Clerks III (2022) Film Review
Director: Kevin Smith
Cast: Brian O’Halloran, Jeff Anderson, Vincent Pereira
By Roger Crow
Decades ago, writer/director Kevin Smith burst onto the indie film making scene with Clerks. That black and white comedy set largely in a convenience store was a fun slice of life set in a world of slackers and dope heads, and turned Jay and Silent Bob into cult stars. Jason Mewes’s Jay was the potty mouthed stoner while Smith was the mute sidekick.
Smith started turning out similar cult movies like Mallrats, Chasing Amy, and the excellent Dogma, some of which helped turn his mate Ben Affleck into a major Hollywood star.

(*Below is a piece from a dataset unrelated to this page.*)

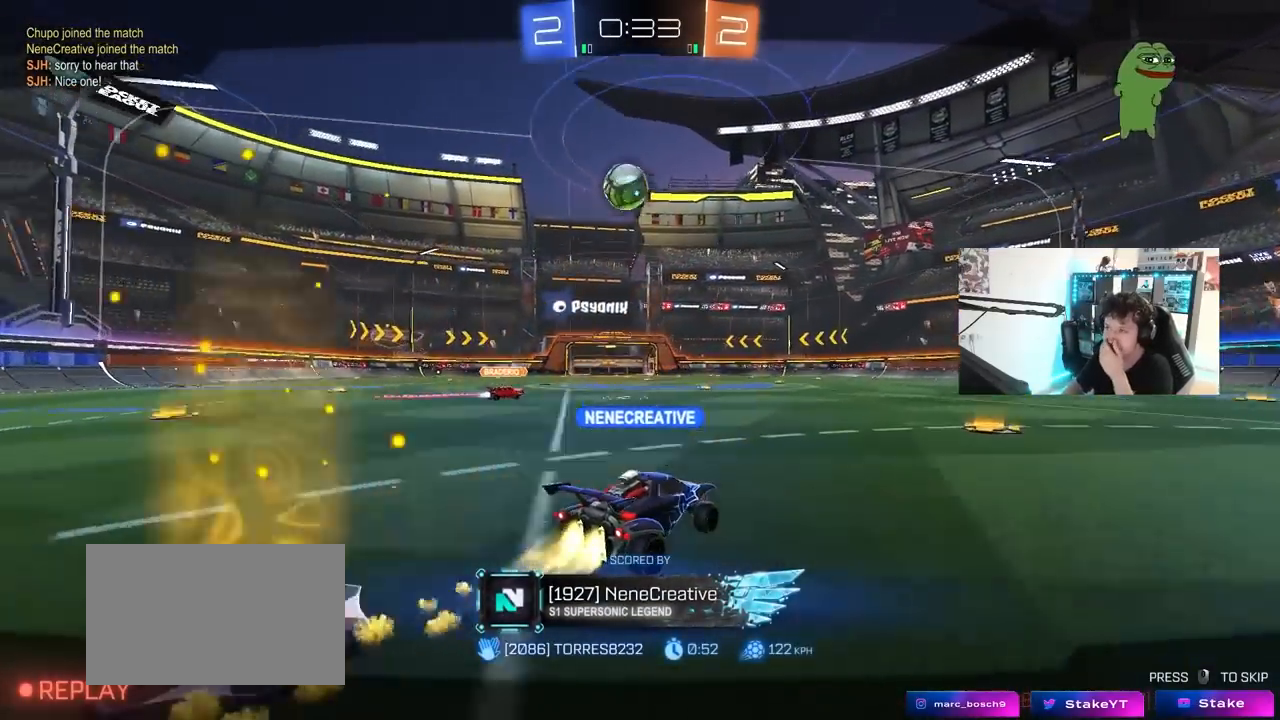
{"keys": [], "mouse": [], "mouse_move": "still", "events": [[33, "mouse_right", "up"]]}
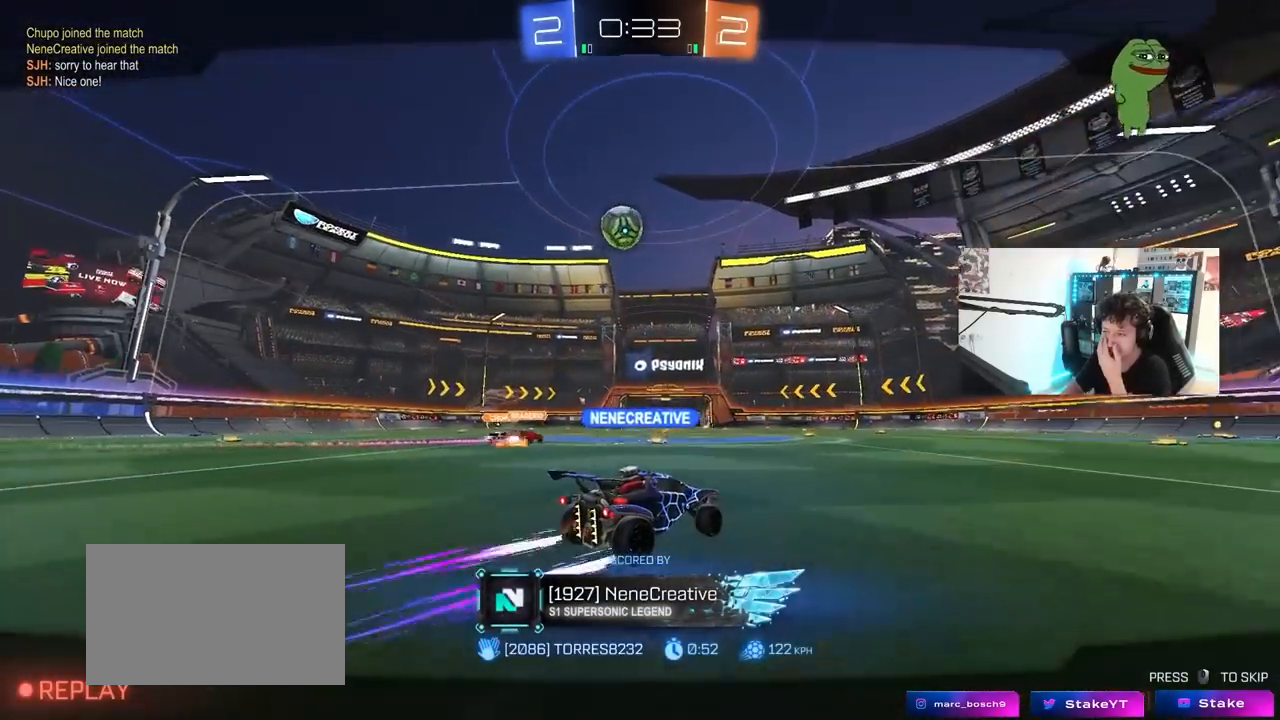
{"keys": [], "mouse": [], "mouse_move": "still", "events": [[283, "mouse_right", "down"], [467, "mouse_right", "up"]]}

Years after a not bad animated Clerks series, eventually a live action Clerks II arrived in 2006, and apart from an excellent dance routine set to an old Jacksons’ classic and the always wonderful Rosario Dawson, I can’t recall a thing about it. A little like Jay and Silent Bob Strike Back (2001), which despite some nice flourishes, and a fun turn from Mark Hamill, felt like a sloppy mess.
Now, Smith’s third chapter in his shop trilogy is also hit and miss, despite the inevitable section addressing Randal’s heart attack, mirroring Smith’s own similar brush with mortality a few years ago.
Once on the road to recovery, guess what? The recovering Randal decides to make a film set in a shop and featuring the colourful characters who populate said establishment. How very meta, and mildly amusing, despite more filthy dialogue that seemed right with film one, but just feels icky by this outing. It’s not big or clever, but obviously fans expect Smith to come up with the goods, even if everything just feels meh.
On the plus side there’s a terrific turn from Amy Sedaris as the doctor who saves the sick hero’s life, and Rosario Dawson lights up a graveyard scene. Inevitably there’s also a cameo appearance from Ben Affleck.
There are moving scenes, proving that Kevin can still deliver the odd sucker punch when required, and a definite sense of this being the final chapter.
Obviously hardcore Smith fans will love it, but for this lapsed fan it’s a half-hour sketch which inevitably lacks the freshness of the original.